Granting Access to Pods

1. Create the IAM role (let's call it my-role) with appropriate access to AWS resources.

2. Enable Trust Relationship between the newly created role and role attached to Kubernetes cluster nodes.

   • Go to the newly created role in AWS console and Select Trust relationships tab
   • Click on Edit trust relationship
   • Add the following content to the policy:

      {
     "Sid": "",
     "Effect": "Allow",
     "Principal": {
       "AWS": "<ARN_KUBERNETES_NODES_IAM_ROLE>"
     },
     "Action": "sts:AssumeRole"
   }
   

   • Enable Assume Role for Node Pool IAM roles.

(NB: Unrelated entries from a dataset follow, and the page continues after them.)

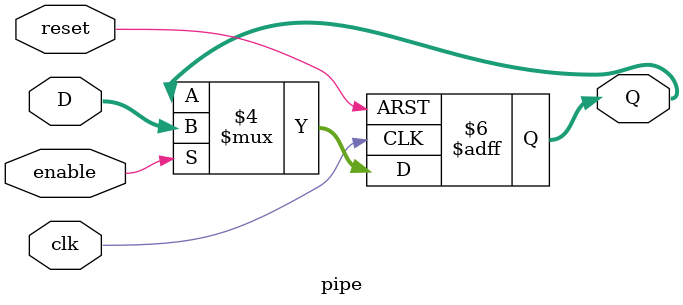
<source format=v>
module pipe #(parameter size = 96)(Q, D, clk, reset, enable);
input [size - 1:0] D;
input clk, reset, enable;
output reg [size - 1:0] Q;



always @(posedge clk, negedge reset) begin


if (~reset)
	Q <= {size{1'b0}};
	
else if (enable)
	Q <= D;

else
	Q <= Q;

end 

endmodule 
</source>
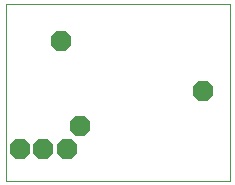
<source format=gbs>
G75*
%MOIN*%
%OFA0B0*%
%FSLAX25Y25*%
%IPPOS*%
%LPD*%
%AMOC8*
5,1,8,0,0,1.08239X$1,22.5*
%
%ADD10C,0.00000*%
%ADD11OC8,0.06700*%
D10*
X0001000Y0001000D02*
X0001000Y0059780D01*
X0075685Y0059780D01*
X0075685Y0001000D01*
X0001000Y0001000D01*
D11*
X0005724Y0011630D03*
X0013598Y0011630D03*
X0021472Y0011630D03*
X0025803Y0019110D03*
X0019504Y0047457D03*
X0066748Y0030921D03*
M02*

</source>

Add the following content to Nodes IAM policy:

   	{
           "Sid": "",
           "Effect": "Allow",
           "Action": [
               "sts:AssumeRole"
           ],
           "Resource": [
               "arn:aws:iam::810085094893:instance-profile/*"
           ]
       }
   

3. Add the IAM role's name to Deployment as an annotation

apiVersion: extensions/v1beta1
kind: Deployment
metadata:
  name: mydeployment
  namespace: default
spec:
...
  minReadySeconds: 5
  template:
      annotations:
        iam.amazonaws.com/role: my-role
    spec:
      containers:
...

Testing Access

1. Deploy test-pod

kubectl apply -f test-deploy.yaml

2. Exec into the pod and run

curl 169.254.169.254/latest/meta-data/iam/security-credentials/

You should get myrole as the response.